TASK INSTRUCTIONS —
Look through the records and copy each line with the string "medijske" in it.

Saved data entries —
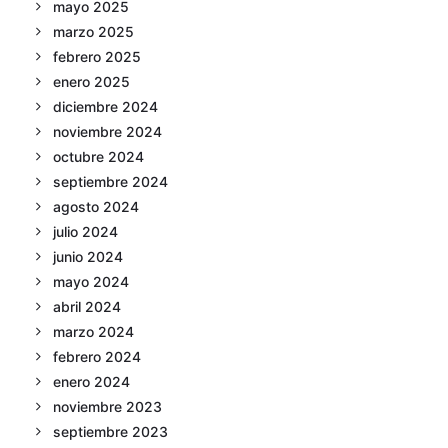
mayo 2025
marzo 2025
febrero 2025
enero 2025
diciembre 2024
noviembre 2024
octubre 2024
septiembre 2024
agosto 2024
julio 2024
junio 2024
mayo 2024
abril 2024
marzo 2024
febrero 2024
enero 2024
noviembre 2023
septiembre 2023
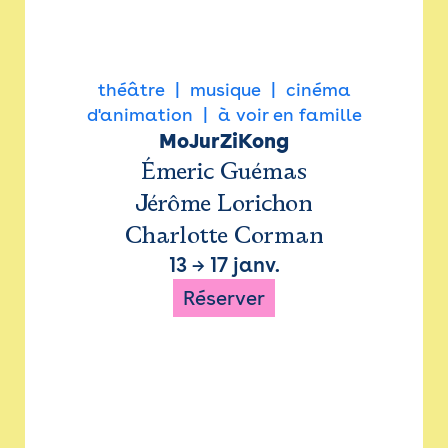
théâtre
musique
cinéma
d'animation
à voir en famille
MoJurZiKong
Émeric Guémas
Jérôme Lorichon
Charlotte Corman
13
→
17 janv.
Réserver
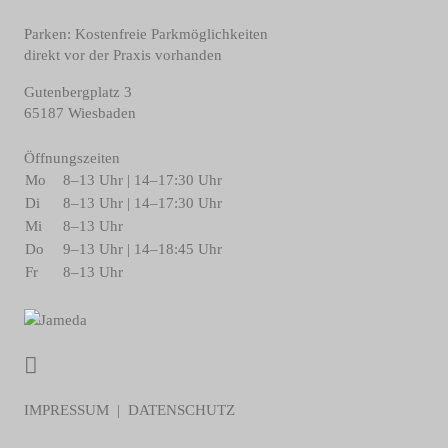
Parken: Kostenfreie Parkmöglichkeiten
direkt vor der Praxis vorhanden
Gutenbergplatz 3
65187 Wiesbaden
Öffnungszeiten
Mo
8–13 Uhr | 14–17:30 Uhr
Di
8–13 Uhr | 14–17:30 Uhr
Mi
8–13 Uhr
Do
9–13 Uhr | 14–18:45 Uhr
Fr
8–13 Uhr
IMPRESSUM
|
DATENSCHUTZ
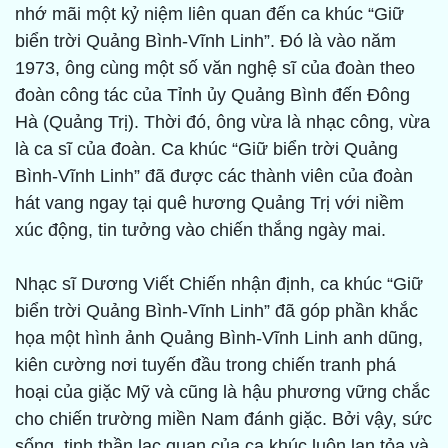
nhớ mãi một kỷ niệm liên quan đến ca khúc “Giữ
biển trời Quảng Bình-Vĩnh Linh”. Đó là vào năm
1973, ông cùng một số văn nghệ sĩ của đoàn theo
đoàn công tác của Tỉnh ủy Quảng Bình đến Đông
Hà (Quảng Trị). Thời đó, ông vừa là nhạc công, vừa
là ca sĩ của đoàn. Ca khúc “Giữ biển trời Quảng
Bình-Vĩnh Linh” đã được các thành viên của đoàn
hát vang ngay tại quê hương Quảng Trị với niềm
xúc động, tin tưởng vào chiến thắng ngày mai.
Nhạc sĩ Dương Viết Chiến nhận định, ca khúc “Giữ
biển trời Quảng Bình-Vĩnh Linh” đã góp phần khắc
họa một hình ảnh Quảng Bình-Vĩnh Linh anh dũng,
kiên cường nơi tuyến đầu trong chiến tranh phá
hoại của giặc Mỹ và cũng là hậu phương vững chắc
cho chiến trường miền Nam đánh giặc. Bởi vậy, sức
sống, tinh thần lạc quan của ca khúc luôn lan tỏa và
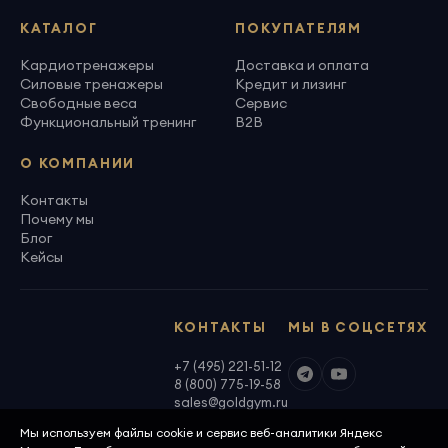
КАТАЛОГ
ПОКУПАТЕЛЯМ
Кардиотренажеры
Доставка и оплата
Силовые тренажеры
Кредит и лизинг
Свободные веса
Сервис
Функциональный тренинг
B2B
О КОМПАНИИ
Контакты
Почему мы
Блог
Кейсы
КОНТАКТЫ
МЫ В СОЦСЕТЯХ
+7 (495) 221-51-12
8 (800) 775-19-58
sales@goldgym.ru
Мы используем файлы cookie и сервис веб-аналитики Яндекс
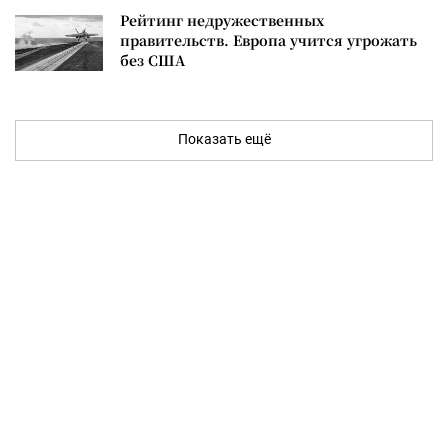
Рейтинг недружественных
правительств. Европа учится угрожать
без США
Показать ещё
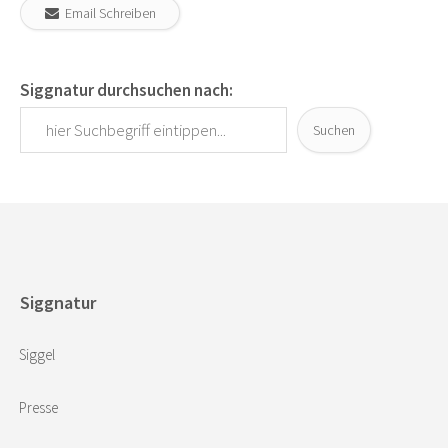
Email Schreiben
Siggnatur durchsuchen nach:
Suchen
Siggnatur
Siggel
Presse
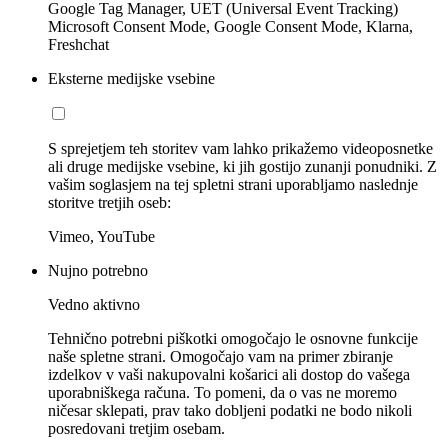
Google Tag Manager, UET (Universal Event Tracking)
Microsoft Consent Mode, Google Consent Mode, Klarna,
Freshchat
Eksterne medijske vsebine
S sprejetjem teh storitev vam lahko prikažemo videoposnetke
ali druge medijske vsebine, ki jih gostijo zunanji ponudniki. Z
vašim soglasjem na tej spletni strani uporabljamo naslednje
storitve tretjih oseb:
Vimeo, YouTube
Nujno potrebno
Vedno aktivno
Tehnično potrebni piškotki omogočajo le osnovne funkcije
naše spletne strani. Omogočajo vam na primer zbiranje
izdelkov v vaši nakupovalni košarici ali dostop do vašega
uporabniškega računa. To pomeni, da o vas ne moremo
ničesar sklepati, prav tako dobljeni podatki ne bodo nikoli
posredovani tretjim osebam.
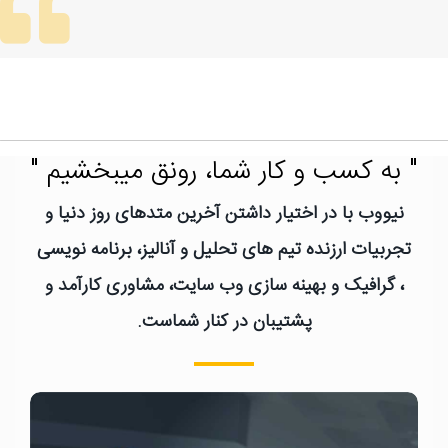
" به کسب و کار شما، رونق میبخشیم "
نیووب با در اختیار داشتن آخرین متدهای روز دنیا و
تجربیات ارزنده تیم های تحلیل و آنالیز، برنامه نویسی
، گرافیک و بهینه سازی وب سایت، مشاوری کارآمد و
پشتیبان در کنار شماست.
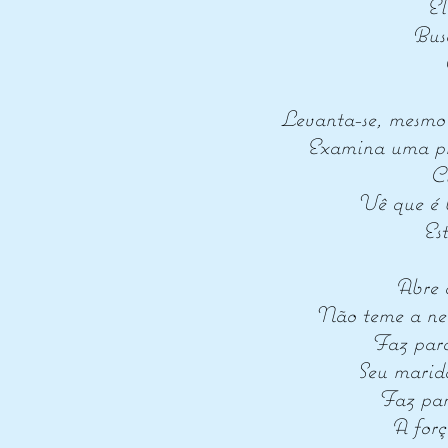
El
Busc
Levanta-se, mesmo à
Examina uma pro
Ci
Vê que é b
Es
Abre a
Não teme a neve
Faz para
Seu marido
Faz pano
A forç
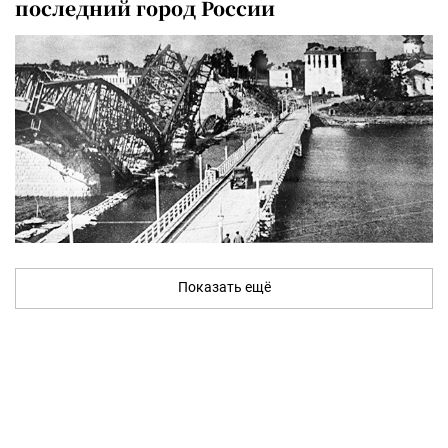
последний город России
Показать ещё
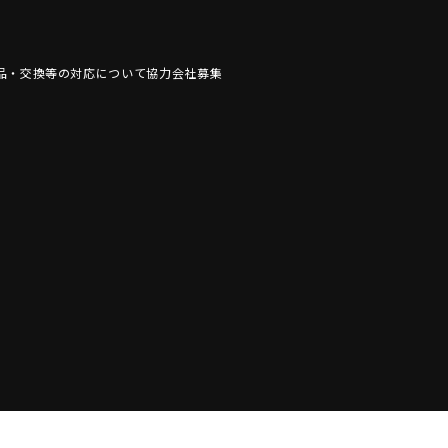
品・交換等の対応について
協力会社募集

RESULT OF THIS TASK —
Eksterne medijske vsebine
ali druge medijske vsebine, ki jih gostijo zunanji ponudniki. Z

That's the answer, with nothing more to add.